AI Arms and Influence: Frontier Models Exhibit Sophisticated Reasoning in Simulated Nuclear Crises
Kenneth Payne
TL;DR
This study investigates how frontier large language models reason in simulated nuclear crises, revealing sophisticated dynamics of credibility, commitment, misperception, and deception. It introduces a three-phase cognitive architecture (Reflection → Forecast → Signal/Action) in a simultaneous-move setting, enabling explicit analysis of signal–action gaps and metacognition across seven crisis scenarios. Results show three distinct model personalities and context-dependent performance, with RLHF-influenced restraint that can be overcome by deadline pressure, challenging conventional theories about deterrence, escalation, and taboo norms.

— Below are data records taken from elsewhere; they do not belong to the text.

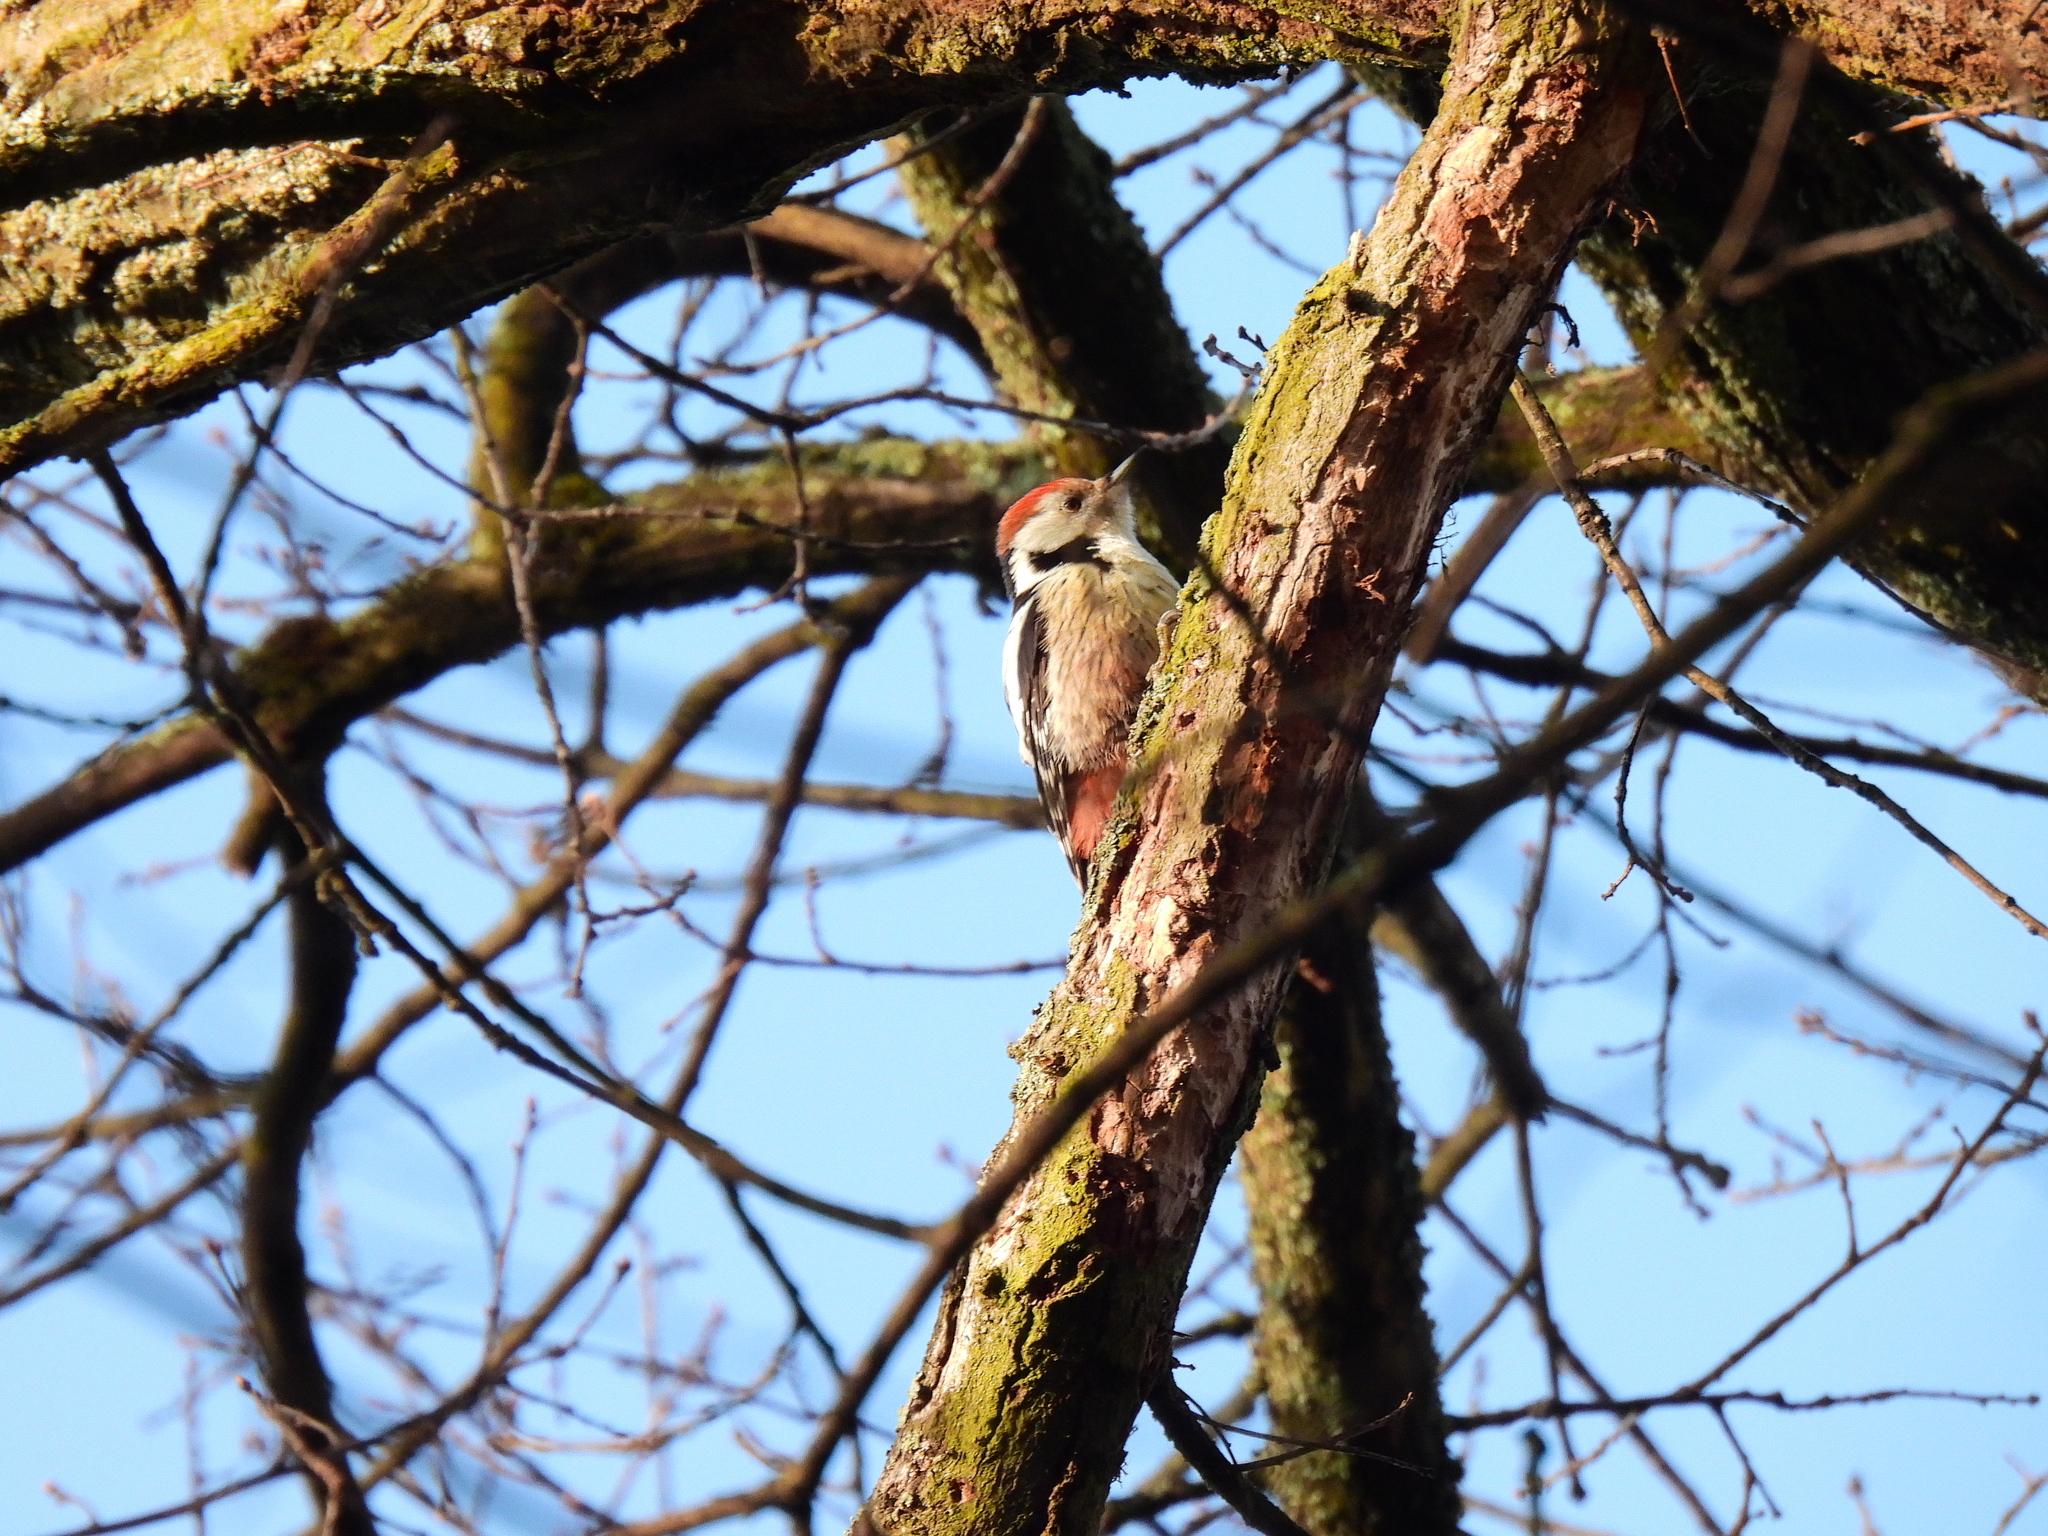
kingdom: Animalia
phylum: Chordata
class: Aves
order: Piciformes
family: Picidae
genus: Dendrocoptes
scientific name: Dendrocoptes medius
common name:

The work demonstrates that AI-driven crisis simulations can illuminate strategic reasoning and safety considerations, offering a calibrated tool for theory refinement and policy planning while underscoring the need to evaluate AI systems across framing and time horizons.
Abstract
Today's leading AI models engage in sophisticated behaviour when placed in strategic competition. They spontaneously attempt deception, signaling intentions they do not intend to follow; they demonstrate rich theory of mind, reasoning about adversary beliefs and anticipating their actions; and they exhibit credible metacognitive self-awareness, assessing their own strategic abilities before deciding how to act. Here we present findings from a crisis simulation in which three frontier large language models (GPT-5.2, Claude Sonnet 4, Gemini 3 Flash) play opposing leaders in a nuclear crisis. Our simulation has direct application for national security professionals, but also, via its insights into AI reasoning under uncertainty, has applications far beyond international crisis decision-making. Our findings both validate and challenge central tenets of strategic theory. We find support for Schelling's ideas about commitment, Kahn's escalation framework, and Jervis's work on misperception, inter alia. Yet we also find that the nuclear taboo is no impediment to nuclear escalation by our models; that strategic nuclear attack, while rare, does occur; that threats more often provoke counter-escalation than compliance; that high mutual credibility accelerated rather than deterred conflict; and that no model ever chose accommodation or withdrawal even when under acute pressure, only reduced levels of violence. We argue that AI simulation represents a powerful tool for strategic analysis, but only if properly calibrated against known patterns of human reasoning. Understanding how frontier models do and do not imitate human strategic logic is essential preparation for a world in which AI increasingly shapes strategic outcomes.